**REQUIRED WORK**
Print the line that has "Techniques for 2024</u></a></li>" in it, then every remaining line of the data, exactly and without anything extra.

_ _ _

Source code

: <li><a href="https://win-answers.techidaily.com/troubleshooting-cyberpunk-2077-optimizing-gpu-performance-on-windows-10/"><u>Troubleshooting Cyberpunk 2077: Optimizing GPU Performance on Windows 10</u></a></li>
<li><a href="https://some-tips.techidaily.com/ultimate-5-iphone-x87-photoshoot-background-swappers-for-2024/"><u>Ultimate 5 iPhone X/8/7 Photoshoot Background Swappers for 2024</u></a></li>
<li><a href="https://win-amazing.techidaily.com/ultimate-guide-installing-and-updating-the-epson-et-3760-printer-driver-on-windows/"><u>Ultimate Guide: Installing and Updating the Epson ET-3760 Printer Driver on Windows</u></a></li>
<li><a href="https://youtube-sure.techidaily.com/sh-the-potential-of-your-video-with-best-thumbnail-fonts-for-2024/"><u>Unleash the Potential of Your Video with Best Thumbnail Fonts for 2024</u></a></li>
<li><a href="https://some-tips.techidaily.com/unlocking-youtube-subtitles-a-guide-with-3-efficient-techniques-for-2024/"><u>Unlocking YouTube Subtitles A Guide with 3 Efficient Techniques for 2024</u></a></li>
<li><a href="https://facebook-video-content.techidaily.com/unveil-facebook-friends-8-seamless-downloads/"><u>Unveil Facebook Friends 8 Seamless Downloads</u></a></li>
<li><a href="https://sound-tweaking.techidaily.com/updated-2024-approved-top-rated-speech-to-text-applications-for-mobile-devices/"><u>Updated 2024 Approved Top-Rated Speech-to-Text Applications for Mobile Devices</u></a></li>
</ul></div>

_ _ _

**FINAL ANSWER**
<li><a href="https://some-tips.techidaily.com/unlocking-youtube-subtitles-a-guide-with-3-efficient-techniques-for-2024/"><u>Unlocking YouTube Subtitles A Guide with 3 Efficient Techniques for 2024</u></a></li>
<li><a href="https://facebook-video-content.techidaily.com/unveil-facebook-friends-8-seamless-downloads/"><u>Unveil Facebook Friends 8 Seamless Downloads</u></a></li>
<li><a href="https://sound-tweaking.techidaily.com/updated-2024-approved-top-rated-speech-to-text-applications-for-mobile-devices/"><u>Updated 2024 Approved Top-Rated Speech-to-Text Applications for Mobile Devices</u></a></li>
</ul></div>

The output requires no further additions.